Framer Motion’s useMotionValue and useTransform handle the card physics. The card tracks both $x$ and $y$ simultaneously, allowing for four-directional gestures:

$$\text{rotate} = \frac{x}{200} \times 12^\circ$$

  • Left → Buy YES (green stamp)
  • Right → Buy NO (red stamp)
  • Up → Skip
  • Down → Watchlist

A swipe commits at $|x| > 100\text{px}$ or $|v_x| > 500\text{px/s}$, providing a natural feel for both slow deliberate drags and quick flicks.

Market Sourcing

Polymarket’s Gamma API returns the top 200 markets by 24h volume. We score each for "swipeability" using the following formula:

$$S = 0.6 \times (1 - 2|p_{\text{yes}} - 0.5|) + 0.4 \times \min\left(\frac{V}{10^6}, 1\right)$$

Where $p_{\text{yes}}$ is the current YES price and $V$ is total volume. Markets closest to 50/50 with high liquidity float to the top—they are the most interesting to trade and the easiest to explain.

AI Analysis

Every card triggers a Claude Sonnet call enriched with live DuckDuckGo web research.
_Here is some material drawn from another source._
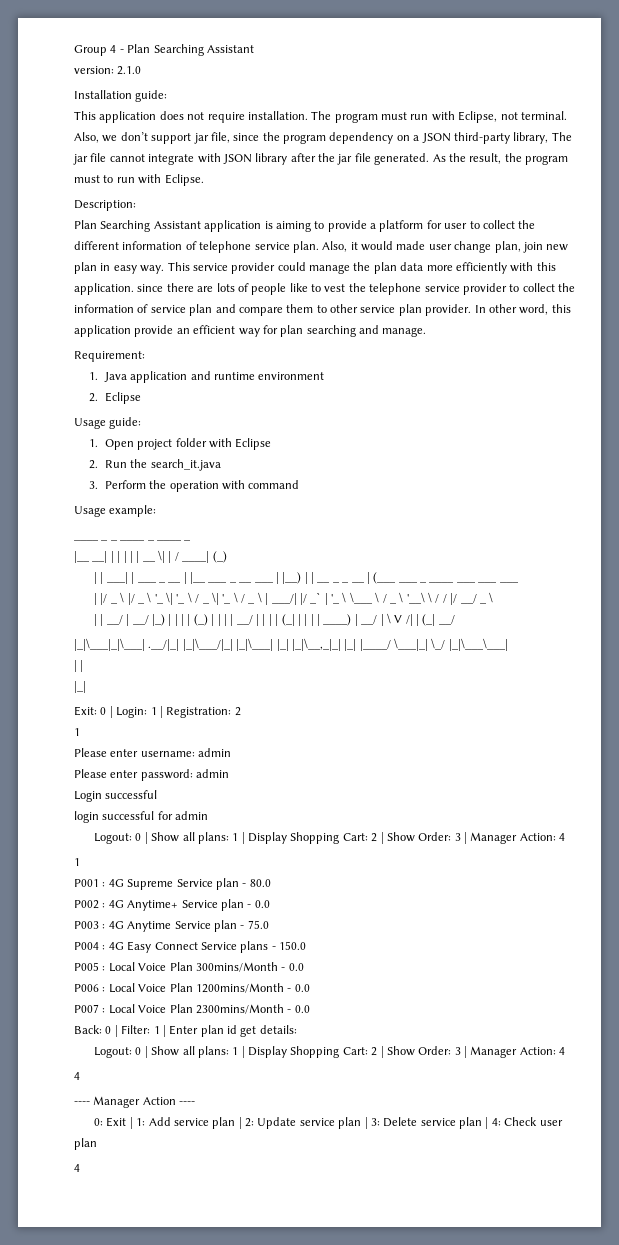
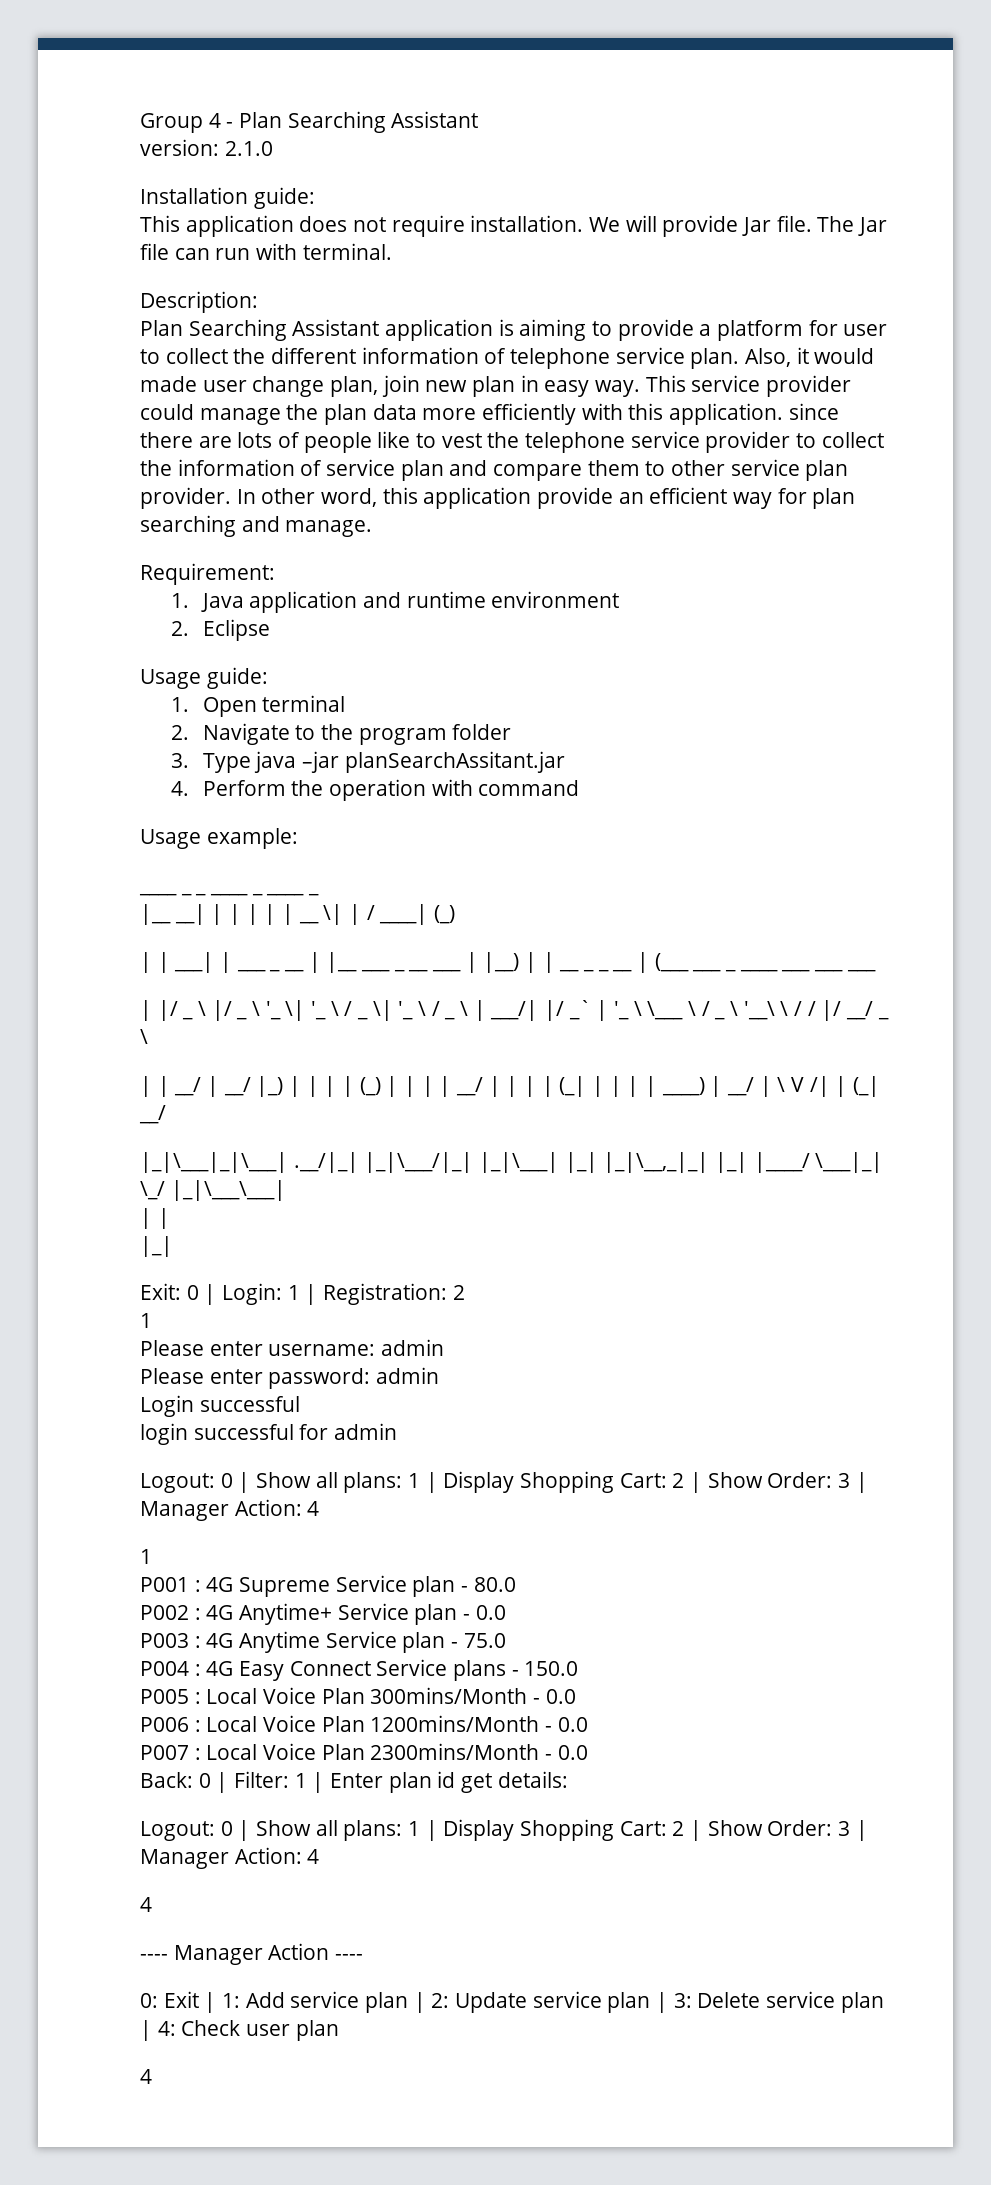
[311,111,567,123] [74,132,572,144] [73,153,568,165] [74,174,204,186] The program must run with Eclipse, not terminal. Also, we don’t support jar file, since the program dependency on a JSON third-party library, The jar file cannot integrate with JSON library after the jar file generated. As the result, the program must to run with Eclipse. -> [589,215,888,237] [140,243,392,260] We will provide Jar file. The Jar file can run with terminal.
[137,438,272,450] [89,459,221,471] [89,481,99,489] project folder with Eclipse // 2. Run the search_it.java // 3. -> [262,695,346,712] [171,723,512,745] [171,751,565,773] [171,781,190,796] terminal // 2. Navigate to the program folder // 3. Type java –jar planSearchAssitant.jar // 4.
The prompt enforces a strict contract: exactly three bullets, each under 12 words, plus a verdict (STRONG BUY to STRONG SELL) and a confidence score.

Live P&L

The dashboard polls current prices every 5 seconds. P&L per position is calculated as:

$$\text{P&L} = \frac{p_{\text{now}} - p_{\text{entry}}}{p_{\text{entry}}} \times \text{bet amount}$$

Challenges

  • Parsing Claude Reliably: Getting an LLM to output structured data without JSON mode is a battle. We solved this with aggressive regex extraction and a strict system prompt.
  • Gesture Conflicts: Framer Motion naturally prefers one axis. Getting diagonal swipes to resolve correctly—ensuring a slight angle on a "Left" swipe doesn't trigger an "Up"—required tuning thresholds so one axis clearly dominates before committing.
  • HMAC Authentication: Every Liquid API request requires a signed payload:

$$\text{sig} = \text{HMAC-SHA256}(\text{key}, [t, n, \text{METHOD}, \text{path}, \text{query}, H(\text{body})])$$

What We Learned

  1. Gestures > Clicks: The "feel" of a swipe is a product decision as much as an engineering one.
  2. Prompt Engineering is Real Engineering: Small wording changes in the system prompt produced dramatically different output quality and consistency.
  3. Untapped Potential: Most trading UIs are built for professionals. There is a massive audience that wants to have an opinion on sports, politics, or crypto without wading through complex order books.